What volume of oxygen gas measured at 0 degree Celsius and 1 atm is needed to burn completely 1 litre of propane gas measured under the same conditions?

Answer 1

Answer:

Explanation:

C3H8 + 5O2----- 3CO2+ 4H2O

1 mole of C3H8 we have

5 mole of O2 we have

From balanced eqn..

Mole=n=v/22.4

For propane ,1= v/22.4

Or v =22.4

For oxygen,5= v/22.4

Or v=5*22.4

Vol of O2/vol of propane

5*22.4/22.4

=5 LTRs.

Hope this helps

Answer 2

Answer: 5 liters

Explanation:

According to avogadro's law, 1 mole of every substance occupies 22.4 L at NTP, weighs equal to the molecular mass and contains avogadro's number $6.023\times 10^{23}$ of particles.

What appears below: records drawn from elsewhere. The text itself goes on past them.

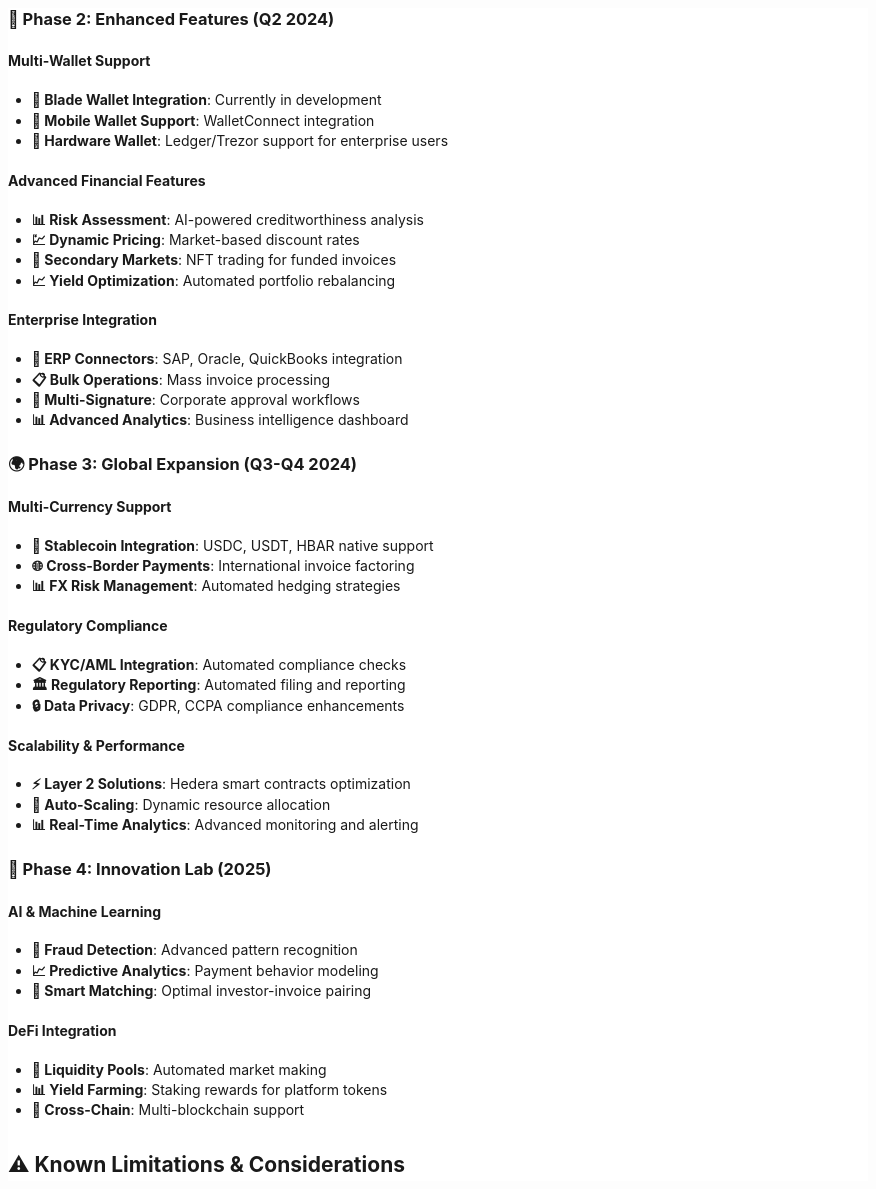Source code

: ### 🚀 Phase 2: Enhanced Features (Q2 2024)

#### **Multi-Wallet Support**
- **🔄 Blade Wallet Integration**: Currently in development
- **📱 Mobile Wallet Support**: WalletConnect integration
- **🔐 Hardware Wallet**: Ledger/Trezor support for enterprise users

#### **Advanced Financial Features**
- **📊 Risk Assessment**: AI-powered creditworthiness analysis
- **💹 Dynamic Pricing**: Market-based discount rates
- **🔄 Secondary Markets**: NFT trading for funded invoices
- **📈 Yield Optimization**: Automated portfolio rebalancing

#### **Enterprise Integration**
- **🏢 ERP Connectors**: SAP, Oracle, QuickBooks integration
- **📋 Bulk Operations**: Mass invoice processing
- **👥 Multi-Signature**: Corporate approval workflows
- **📊 Advanced Analytics**: Business intelligence dashboard

### 🌍 Phase 3: Global Expansion (Q3-Q4 2024)

#### **Multi-Currency Support**
- **💱 Stablecoin Integration**: USDC, USDT, HBAR native support
- **🌐 Cross-Border Payments**: International invoice factoring
- **📊 FX Risk Management**: Automated hedging strategies

#### **Regulatory Compliance**
- **📋 KYC/AML Integration**: Automated compliance checks
- **🏛️ Regulatory Reporting**: Automated filing and reporting
- **🔒 Data Privacy**: GDPR, CCPA compliance enhancements

#### **Scalability & Performance**
- **⚡ Layer 2 Solutions**: Hedera smart contracts optimization
- **🔄 Auto-Scaling**: Dynamic resource allocation
- **📊 Real-Time Analytics**: Advanced monitoring and alerting

### 🔬 Phase 4: Innovation Lab (2025)

#### **AI & Machine Learning**
- **🤖 Fraud Detection**: Advanced pattern recognition
- **📈 Predictive Analytics**: Payment behavior modeling
- **🎯 Smart Matching**: Optimal investor-invoice pairing

#### **DeFi Integration**
- **🏦 Liquidity Pools**: Automated market making
- **📊 Yield Farming**: Staking rewards for platform tokens
- **🔄 Cross-Chain**: Multi-blockchain support

## ⚠️ Known Limitations & Considerations
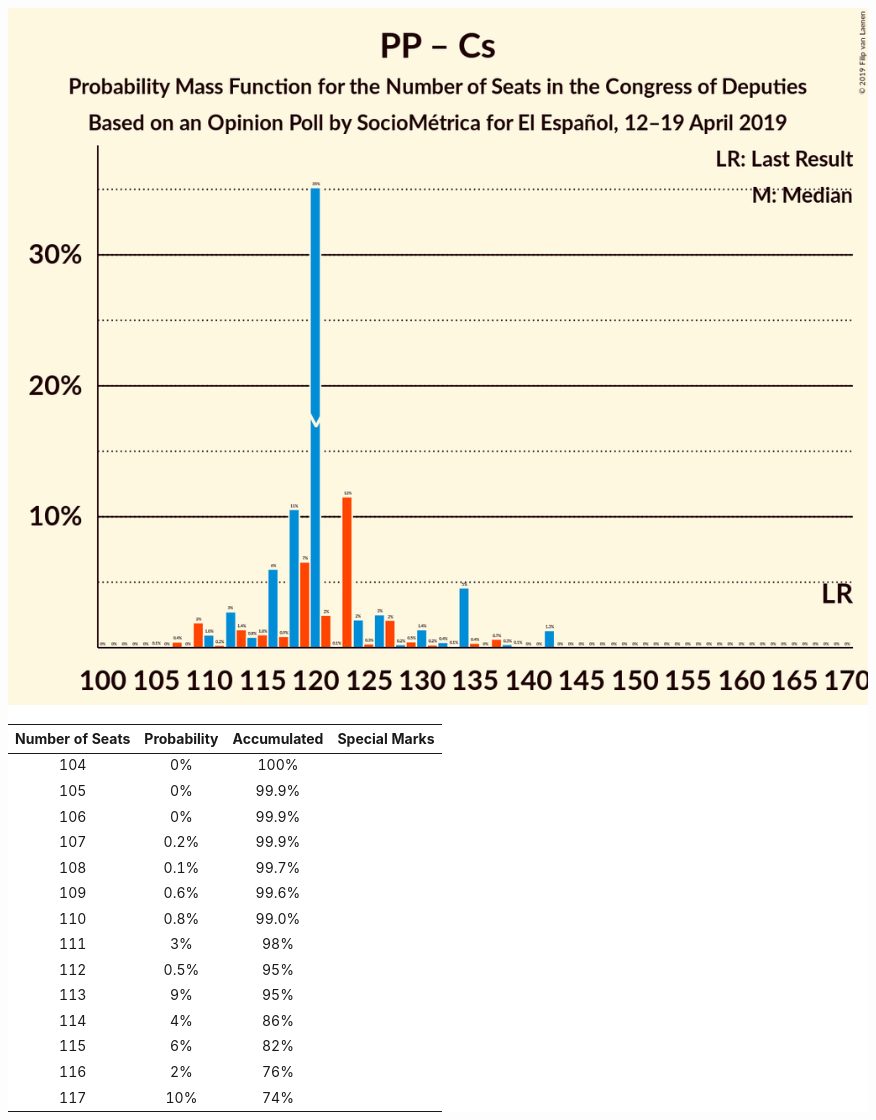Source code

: ![Graph with seats probability mass function not yet produced](2019-04-19-SocioMétrica-coalitions-seats-pmf-pp–cs.png "Seats Probability Mass Function")

| Number of Seats | Probability | Accumulated | Special Marks |
|:---------------:|:-----------:|:-----------:|:-------------:|
| 104 | 0% | 100% |  |
| 105 | 0% | 99.9% |  |
| 106 | 0% | 99.9% |  |
| 107 | 0.2% | 99.9% |  |
| 108 | 0.1% | 99.7% |  |
| 109 | 0.6% | 99.6% |  |
| 110 | 0.8% | 99.0% |  |
| 111 | 3% | 98% |  |
| 112 | 0.5% | 95% |  |
| 113 | 9% | 95% |  |
| 114 | 4% | 86% |  |
| 115 | 6% | 82% |  |
| 116 | 2% | 76% |  |
| 117 | 10% | 74% |  |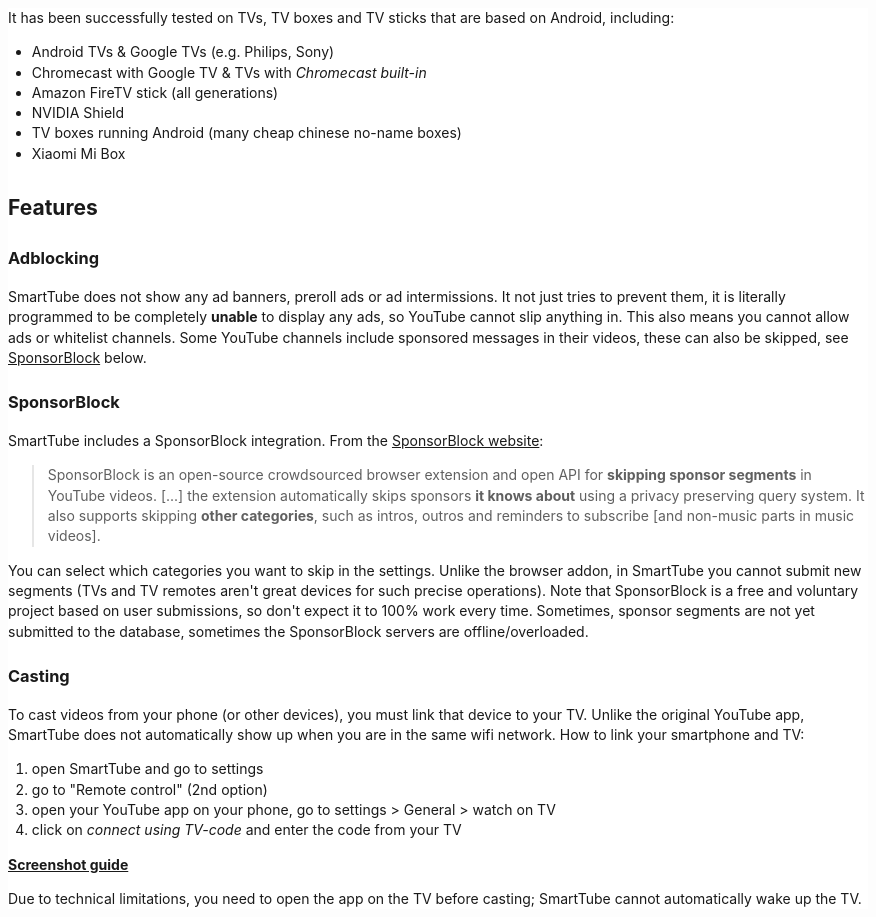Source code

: It has been successfully tested on TVs, TV boxes and TV sticks that are based on Android, including:

- Android TVs & Google TVs (e.g. Philips, Sony)
- Chromecast with Google TV & TVs with _Chromecast built-in_
- Amazon FireTV stick (all generations)
- NVIDIA Shield
- TV boxes running Android (many cheap chinese no-name boxes)
- Xiaomi Mi Box


## Features

### Adblocking

SmartTube does not show any ad banners, preroll ads or ad intermissions. It not just tries to prevent them, it is literally programmed to be completely **unable** to display any ads, so YouTube cannot slip anything in. This also means you cannot allow ads or whitelist channels. Some YouTube channels include sponsored messages in their videos, these can also be skipped, see [SponsorBlock](#SponsorBlock) below.


### SponsorBlock

SmartTube includes a SponsorBlock integration. From the [SponsorBlock website](https://sponsor.ajay.app/):

> SponsorBlock is an open-source crowdsourced browser extension and open API for **skipping sponsor segments** in YouTube videos. [...] the extension automatically skips sponsors **it knows about** using a privacy preserving query system. It also supports skipping **other categories**, such as intros, outros and reminders to subscribe [and non-music parts in music videos].

You can select which categories you want to skip in the settings. Unlike the browser addon, in SmartTube you cannot submit new segments (TVs and TV remotes aren't great devices for such precise operations). Note that SponsorBlock is a free and voluntary project based on user submissions, so don't expect it to 100% work every time. Sometimes, sponsor segments are not yet submitted to the database, sometimes the SponsorBlock servers are offline/overloaded.


### Casting

To cast videos from your phone (or other devices), you must link that device to your TV. Unlike the original YouTube app, SmartTube does not automatically show up when you are in the same wifi network. How to link your smartphone and TV:

1. open SmartTube and go to settings
2. go to "Remote control" (2nd option)
3. open your YouTube app on your phone, go to settings > General > watch on TV
4. click on _connect using TV-code_ and enter the code from your TV

[**Screenshot guide**](https://t.me/SmartTubeEN/8514)

Due to technical limitations, you need to open the app on the TV before casting; SmartTube cannot automatically wake up the TV.

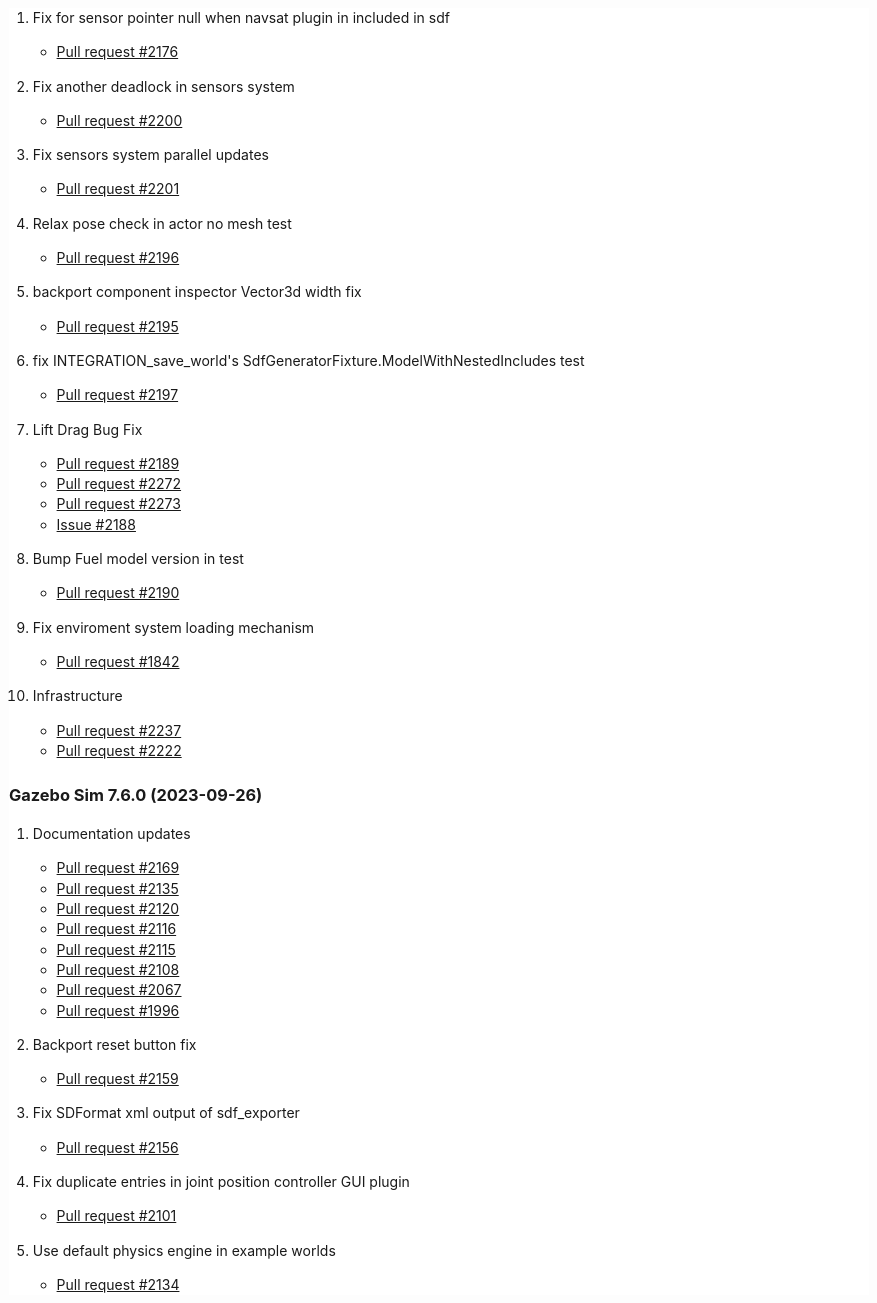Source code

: 1. Fix for sensor pointer null when navsat plugin in included in sdf
    * [Pull request #2176](https://github.com/gazebosim/gz-sim/pull/2176)

1. Fix another deadlock in sensors system
    * [Pull request #2200](https://github.com/gazebosim/gz-sim/pull/2200)

1. Fix sensors system parallel updates
    * [Pull request #2201](https://github.com/gazebosim/gz-sim/pull/2201)

1. Relax pose check in actor no mesh test
    * [Pull request #2196](https://github.com/gazebosim/gz-sim/pull/2196)

1. backport component inspector Vector3d width fix
    * [Pull request #2195](https://github.com/gazebosim/gz-sim/pull/2195)

1. fix INTEGRATION_save_world's SdfGeneratorFixture.ModelWithNestedIncludes test
    * [Pull request #2197](https://github.com/gazebosim/gz-sim/pull/2197)

1. Lift Drag Bug Fix
    * [Pull request #2189](https://github.com/gazebosim/gz-sim/pull/2189)
    * [Pull request #2272](https://github.com/gazebosim/gz-sim/pull/2272)
    * [Pull request #2273](https://github.com/gazebosim/gz-sim/pull/2273)
    * [Issue #2188](https://github.com/gazebosim/gz-sim/issues/2188)

1. Bump Fuel model version in test
    * [Pull request #2190](https://github.com/gazebosim/gz-sim/pull/2190)

1. Fix enviroment system loading mechanism
    * [Pull request #1842](https://github.com/gazebosim/gz-sim/pull/1842)

1. Infrastructure
    * [Pull request #2237](https://github.com/gazebosim/gz-sim/pull/2237)
    * [Pull request #2222](https://github.com/gazebosim/gz-sim/pull/2222)


### Gazebo Sim 7.6.0 (2023-09-26)

1. Documentation updates
    * [Pull request #2169](https://github.com/gazebosim/gz-sim/pull/2169)
    * [Pull request #2135](https://github.com/gazebosim/gz-sim/pull/2135)
    * [Pull request #2120](https://github.com/gazebosim/gz-sim/pull/2120)
    * [Pull request #2116](https://github.com/gazebosim/gz-sim/pull/2116)
    * [Pull request #2115](https://github.com/gazebosim/gz-sim/pull/2115)
    * [Pull request #2108](https://github.com/gazebosim/gz-sim/pull/2108)
    * [Pull request #2067](https://github.com/gazebosim/gz-sim/pull/2067)
    * [Pull request #1996](https://github.com/gazebosim/gz-sim/pull/1996)

1. Backport reset button fix
    * [Pull request #2159](https://github.com/gazebosim/gz-sim/pull/2159)

1. Fix SDFormat xml output of sdf_exporter
    * [Pull request #2156](https://github.com/gazebosim/gz-sim/pull/2156)

1. Fix duplicate entries in joint position controller GUI plugin
    * [Pull request #2101](https://github.com/gazebosim/gz-sim/pull/2101)

1. Use default physics engine in example worlds
    * [Pull request #2134](https://github.com/gazebosim/gz-sim/pull/2134)
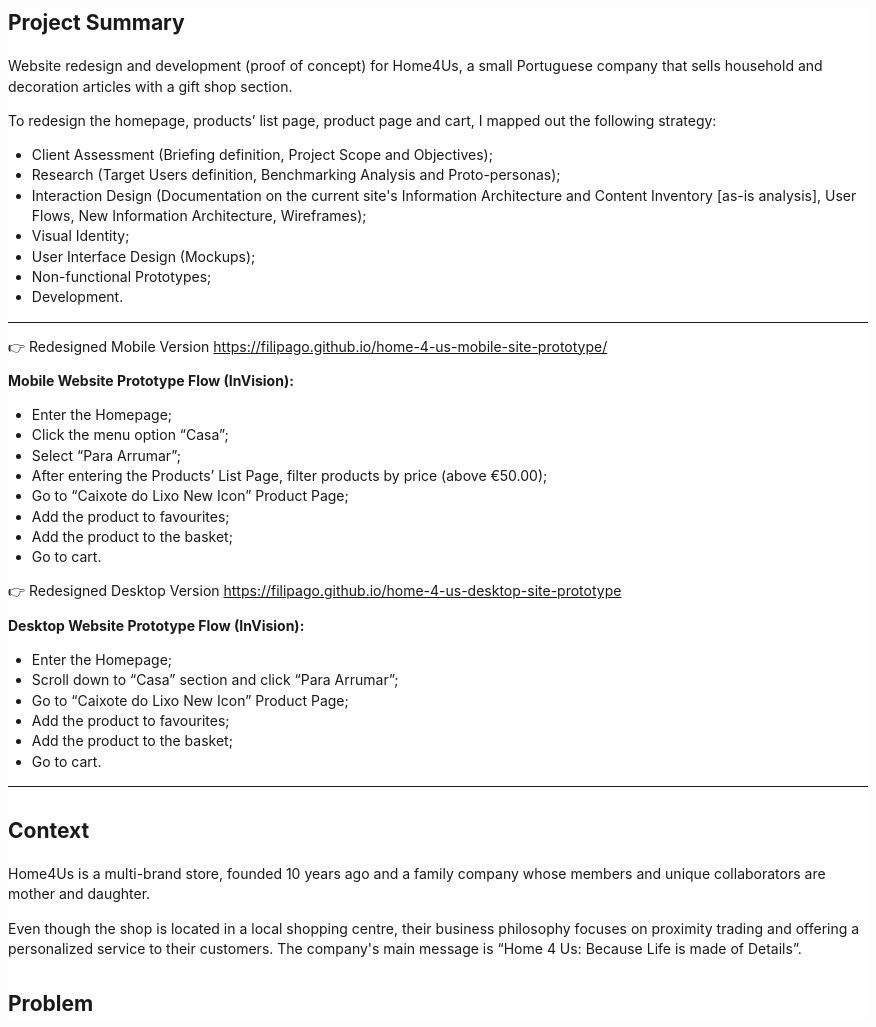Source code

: ## Project Summary

Website redesign and development (proof of concept) for Home4Us, a small Portuguese company that sells household and decoration articles with a gift shop section.

To redesign the homepage, products’ list page, product page and cart, I mapped out the following strategy:

* Client Assessment (Briefing definition, Project Scope and Objectives);
* Research (Target Users definition, Benchmarking Analysis and Proto-personas);
* Interaction Design (Documentation on the current site's Information Architecture and Content Inventory [as-is analysis], User Flows, New Information Architecture, Wireframes);
* Visual Identity;
* User Interface Design (Mockups);
* Non-functional Prototypes;
* Development.

***

👉 Redesigned Mobile Version https://filipago.github.io/home-4-us-mobile-site-prototype/

**Mobile Website Prototype Flow (InVision):**

* Enter the Homepage;
* Click the menu option “Casa”;
* Select “Para Arrumar”;
* After entering the Products’ List Page, filter products by price (above €50.00);
* Go to “Caixote do Lixo New Icon” Product Page;
* Add the product to favourites;
* Add the product to the basket;
* Go to cart.

👉 Redesigned Desktop Version https://filipago.github.io/home-4-us-desktop-site-prototype

**Desktop Website Prototype Flow (InVision):**

* Enter the Homepage;
* Scroll down to “Casa” section and click “Para Arrumar”;
* Go to “Caixote do Lixo New Icon” Product Page;
* Add the product to favourites;
* Add the product to the basket;
* Go to cart.

***

## Context

Home4Us is a multi-brand store, founded 10 years ago and a family company whose members and unique collaborators are mother and daughter.

Even though the shop is located in a local shopping centre, their business philosophy focuses on proximity trading and offering a personalized service to their customers. The company's main message is “Home 4 Us: Because Life is made of Details”.

## Problem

According to the ideal gas equation:'

$PV=nRT$

P = Pressure of the gas = 1 atm

V= Volume of the gas = 1 L

T= Temperature of the gas = 0°C = 273 K      

R= Gas constant = 0.0821 atmL/K mol

n=  moles of gas= ?

$n=\frac{PV}{RT}=\frac{1\times 1}0.0821\times 273}=0.04moles$

$C_3H_8+5O_2\rightarrow 3CO_2+4H_2O$

According to stoichiometry :

1 mole of propane requires 5 moles of oxygen

Thus 0.04 moles of propane require=$\frac{5}{1}\times 0.04=0.22moles$ moles of oxygen

Volume of oxygen $moles\times {\text {molar volume}}=0.22\times 22.4L=5L$

Thus 5 Liters of oxygen gas  is needed to burn completely 1 litre of propane gas measured under the same conditions.